High summer is a great time to enjoy healthy, tasty salads. At this time of year, it’s relatively quick and easy to have your own salad mix, as seeds should germinate and grow quickly. These are my top tips for growing plants for summer salads.

Summer salads

It’s a nice idea to buy different packs of edible salad leaf seeds, open all of them and mix all the seeds together. This way, you can create your own salad mix. Sow a handful of seeds successionally, say every two weeks, during the summer months, to have a fresh crop maturing as you finish eating the previous crop. You’ll also get a delightful mix growing together all at the same time.

Your customised mix can be sown in pretty containers for your kitchen windowsill, outside the kitchen door or in the garden. Either give them their own dedicated growing space or mixed them withing low growing perennials in a flower border. Do this to create a pretty, French style potager garden.

Take your pick

Mustard leaves, mizuna and mibuna, and different types of lettuce all grow well together.
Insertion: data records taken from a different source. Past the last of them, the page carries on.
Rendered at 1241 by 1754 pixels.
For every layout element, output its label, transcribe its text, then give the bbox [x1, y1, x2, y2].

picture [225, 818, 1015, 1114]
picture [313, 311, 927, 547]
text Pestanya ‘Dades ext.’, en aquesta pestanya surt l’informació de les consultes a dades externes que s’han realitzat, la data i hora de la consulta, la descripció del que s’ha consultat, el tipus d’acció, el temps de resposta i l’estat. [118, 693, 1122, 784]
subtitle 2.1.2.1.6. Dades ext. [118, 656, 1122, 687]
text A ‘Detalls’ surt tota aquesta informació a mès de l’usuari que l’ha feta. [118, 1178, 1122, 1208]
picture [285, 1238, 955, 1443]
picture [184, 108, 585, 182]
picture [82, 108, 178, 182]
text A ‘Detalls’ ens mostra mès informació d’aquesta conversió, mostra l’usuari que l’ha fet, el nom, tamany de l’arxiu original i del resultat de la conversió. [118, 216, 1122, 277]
Choose lettuce varieties that will give a visually pleasing mix such as those with frilled or reddish-brown leaves, as well as those with different textures such as cos and romaine.
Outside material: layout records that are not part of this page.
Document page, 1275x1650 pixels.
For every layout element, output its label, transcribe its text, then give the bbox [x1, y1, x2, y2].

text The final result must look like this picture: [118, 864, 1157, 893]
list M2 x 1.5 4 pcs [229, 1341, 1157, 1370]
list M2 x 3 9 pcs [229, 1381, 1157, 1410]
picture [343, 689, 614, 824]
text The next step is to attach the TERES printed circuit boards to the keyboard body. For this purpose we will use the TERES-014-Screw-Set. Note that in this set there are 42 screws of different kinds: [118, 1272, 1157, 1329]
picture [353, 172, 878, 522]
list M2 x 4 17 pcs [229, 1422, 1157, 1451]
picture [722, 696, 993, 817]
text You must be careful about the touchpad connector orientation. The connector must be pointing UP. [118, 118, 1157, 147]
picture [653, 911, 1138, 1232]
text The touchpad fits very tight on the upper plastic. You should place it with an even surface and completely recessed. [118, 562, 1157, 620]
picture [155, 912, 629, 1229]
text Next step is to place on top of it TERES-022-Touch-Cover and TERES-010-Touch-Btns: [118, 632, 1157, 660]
Other crops that can be grown to add to a salad mix are chard leaves.  ‘Bright Lights’ produces a mix of different coloured stems, varying from yellow to red and orange. The leaves are tender picked young, providing a lovely splash of summer colour. In addition, they can also be left to mature to be eaten as a vegetable. Steam or lightly cook freshly washed mature leaves with a little balsamic vinegar and toasted pine nuts and braise the stems to give two very different tasty dishes.

Beetroot leaves are also edible and taste better in salads when the plants are young, again adding a pretty splash of deep aubergine and red colour.

Floral favourites

Another way of livening up a homemade salad is to add edible flowers. Viola flowers look very pretty when scattered atop a mixed salad. At this time of year, it’s better to buy the plants rather than sow seed. This is because they’ll be in flower and will continue to bloom until the first frosts if kept watered and flowers regularly picked.

Nasturtiums should flower if seeds are sown now. Too rich a soil will produce more leaves than flowers but if that happens it’s not such a problem as the leaves are edible as well as the flowers. They have quite a distinctively peppery flavour and will liven up any salad.

Creating your own personal salad mixes should delight your family and friends alike as well as giving you the personal satisfaction of having easily created something beautiful looking as well as being tasty.